=== Section Start ===

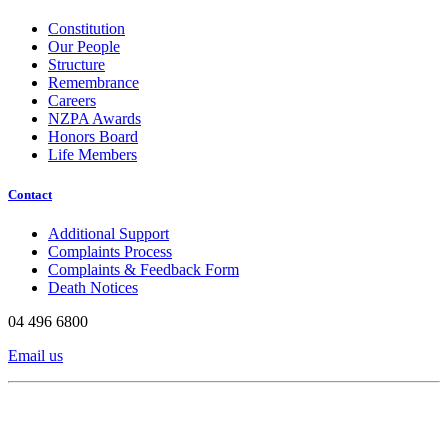
Constitution
Our People
Structure
Remembrance
Careers
NZPA Awards
Honors Board
Life Members
Contact
Additional Support
Complaints Process
Complaints & Feedback Form
Death Notices
04 496 6800
Email us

=== Section End ===

§ **INSTRUCTION**: Each word of the data should be repeated exactly, and the pictures left out.

§ **WRITTEN SOLUTION**:
Constitution
Our People
Structure
Remembrance
Careers
NZPA Awards
Honors Board
Life Members
Contact
Additional Support
Complaints Process
Complaints & Feedback Form
Death Notices
04 496 6800
Email us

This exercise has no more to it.